Unable to open port 30000

[datona]

Has anyone had problems with opening port 30000 to be used with Canada Post's shipping module?
I have the following in my csf.conf file but the port is not opened:

TCP_IN = "20,21,22,25,26,53,80,110,143,443,465,587,993,995,2077,2078,2082,2083,2086,2087,2095,2096,3306,7630,30000"
TCP_OUT = "20,21,22,25,26,37,43,53,80,110,113,143,443,587,873,2086,2087,2089,2703,3306,7630,19638,30000"
TCP6_IN = "20,21,22,25,26,53,80,110,143,443,465,587,993,995,2077,2078,2082,2083,2086,2087,2095,2096,7630,30000"
TCP6_OUT = "20,21,22,25,26,37,43,53,80,110,113,443,587,873,2086,2087,2089,2703,7630,30000"

[marcele]

Did you restart the firewall with csf -r ? We don't have any issues with Canada post. Also you don't need to add it to UDP only TCP is required.

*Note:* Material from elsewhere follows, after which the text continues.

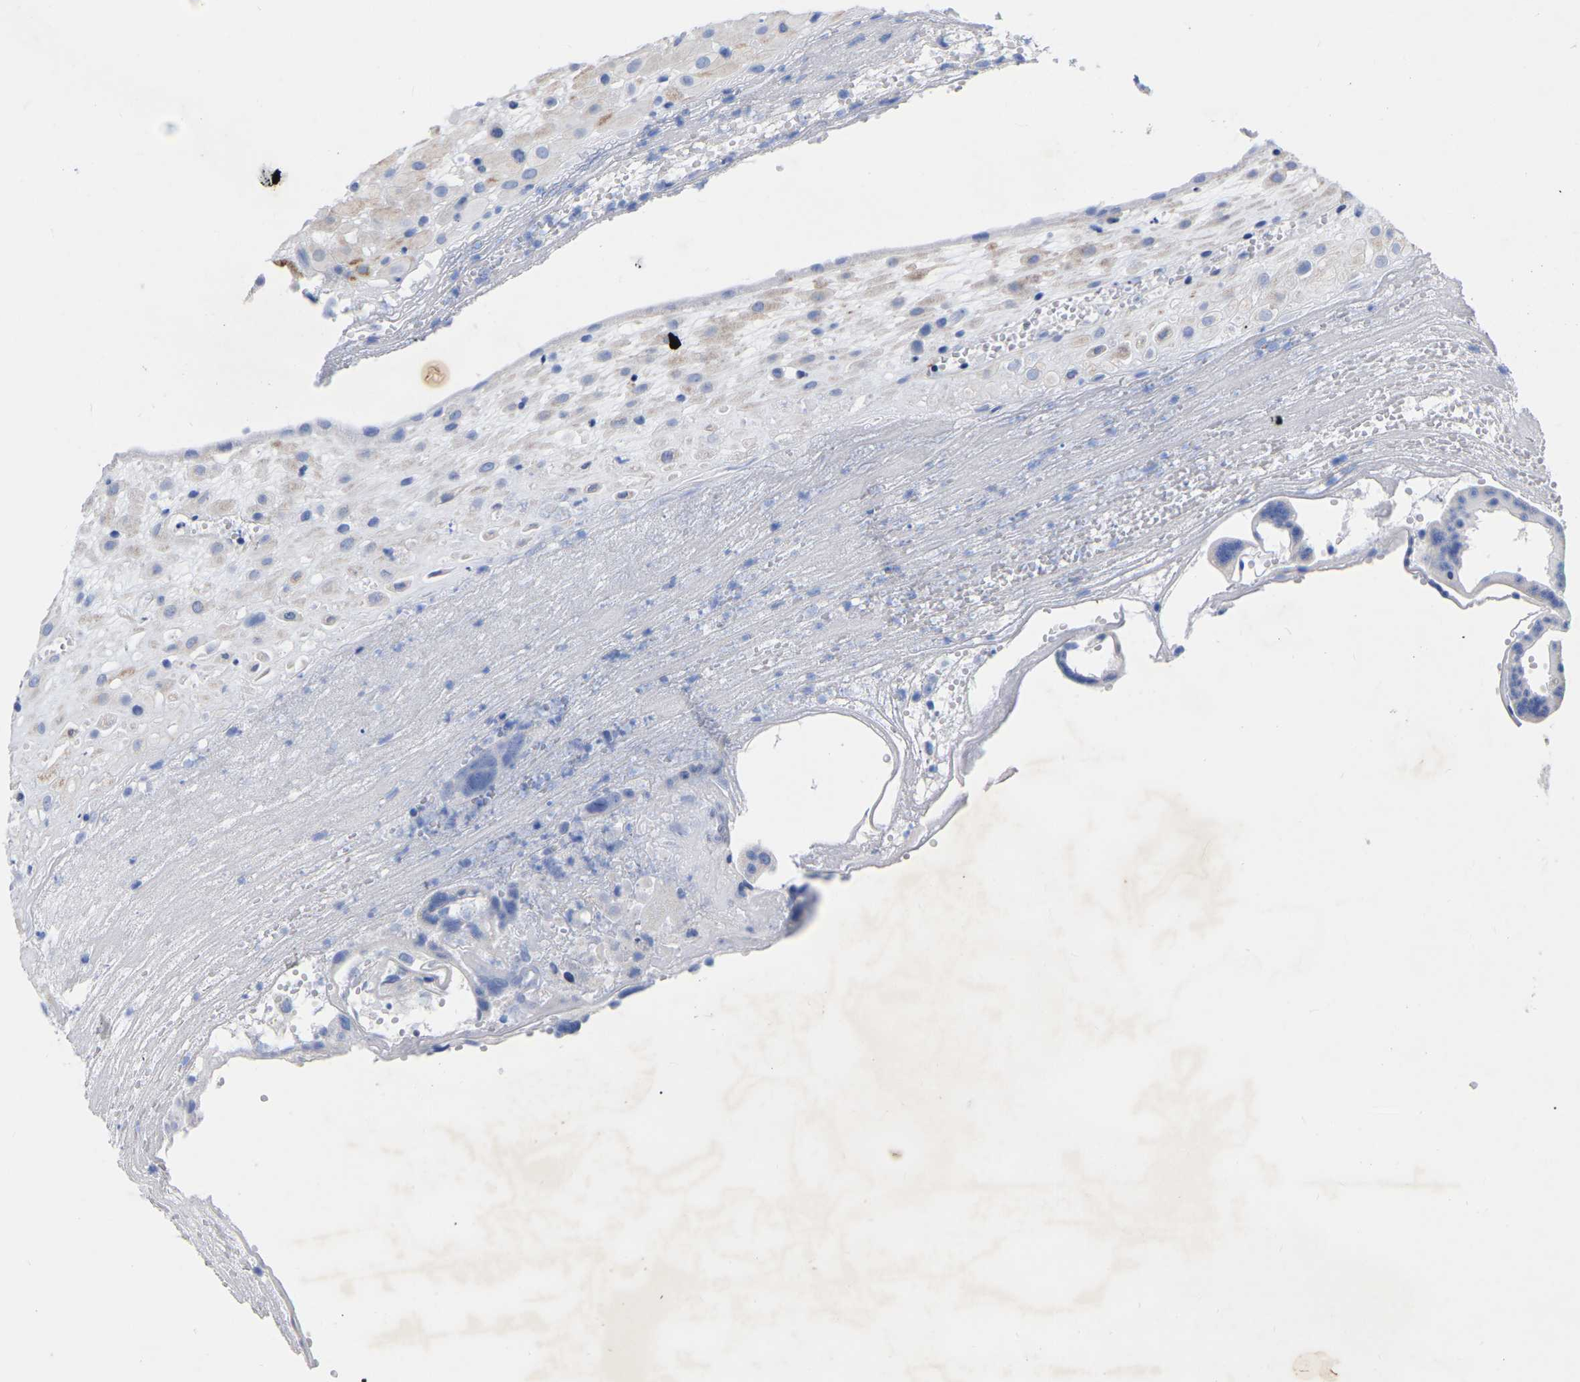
{"staining": {"intensity": "weak", "quantity": "<25%", "location": "cytoplasmic/membranous"}, "tissue": "placenta", "cell_type": "Decidual cells", "image_type": "normal", "snomed": [{"axis": "morphology", "description": "Normal tissue, NOS"}, {"axis": "topography", "description": "Placenta"}], "caption": "Unremarkable placenta was stained to show a protein in brown. There is no significant expression in decidual cells. Nuclei are stained in blue.", "gene": "ZNF629", "patient": {"sex": "female", "age": 18}}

Check to see if its opened:
# csf --status | grep 30000

[datona]

Yes, I did restart CSF afterwards.
When I ran that command, this is what I got:
csf --status | grep 30000
38 3 180 ACCEPT tcp -- !lo * 0.0.0.0/0 0.0.0.0/0 state NEW tcp dpt:30000
64 0 0 ACCEPT tcp -- * !lo 0.0.0.0/0 0.0.0.0/0 state NEW tcp dpt:30000

But when I attempt to perform a port check on 30000, I get closed.

[datona]

I am wondering if there would be a conflict due to passive FTP

[marcele]

I am wondering if there would be a conflict due to passive FTP

Sorry what is the output for?
# csf --grep 30000

[datona]

csf --grep 30000

Chain num pkts bytes target prot opt in out source destination
INPUT 38 7 364 ACCEPT tcp -- !lo * 0.0.0.0/0 0.0.0.0/0 state NEW tcp dpts:30000:35000

OUTPUT 64 2 120 ACCEPT tcp -- * !lo 0.0.0.0/0 0.0.0.0/0 state NEW tcp dpts:30000:35000


ip6tables:

Chain num pkts bytes target prot opt in out source destination
INPUT 28 0 0 ACCEPT tcp !lo * ::/0 ::/0 state NEW tcp dpts:30000:35000

OUTPUT 52 0 0 ACCEPT tcp * !lo ::/0 ::/0 state NEW tcp dpts:30000:35000

[marcele]

The ports are open correctly on the firewall. See if you can connect manually using openssl:
# openssl s_client -connect sellonline.canadapost.ca:30000

You should get a CONNECTED(00000003) if it is working correctly.

[datona]

Yes, when I run that command, I get the following:

# openssl s_client -connect sellonline.canadapost.ca:30000
CONNECTED(00000003)
140116112373576:error:140770FC:SSL routines:SSL23_GET_SERVER_HELLO:unknown protocol:s23_clnt.c:769:
---
no peer certificate available
---
No client certificate CA names sent
---
SSL handshake has read 7 bytes and written 249 bytes
---
New, (NONE), Cipher is (NONE)
Secure Renegotiation IS NOT supported
Compression: NONE
Expansion: NONE
---

[marcele]

Then your issue has nothing to do with the firewall. You wouldn't be able to connect if the port was getting blocked. The firewall is working correctly.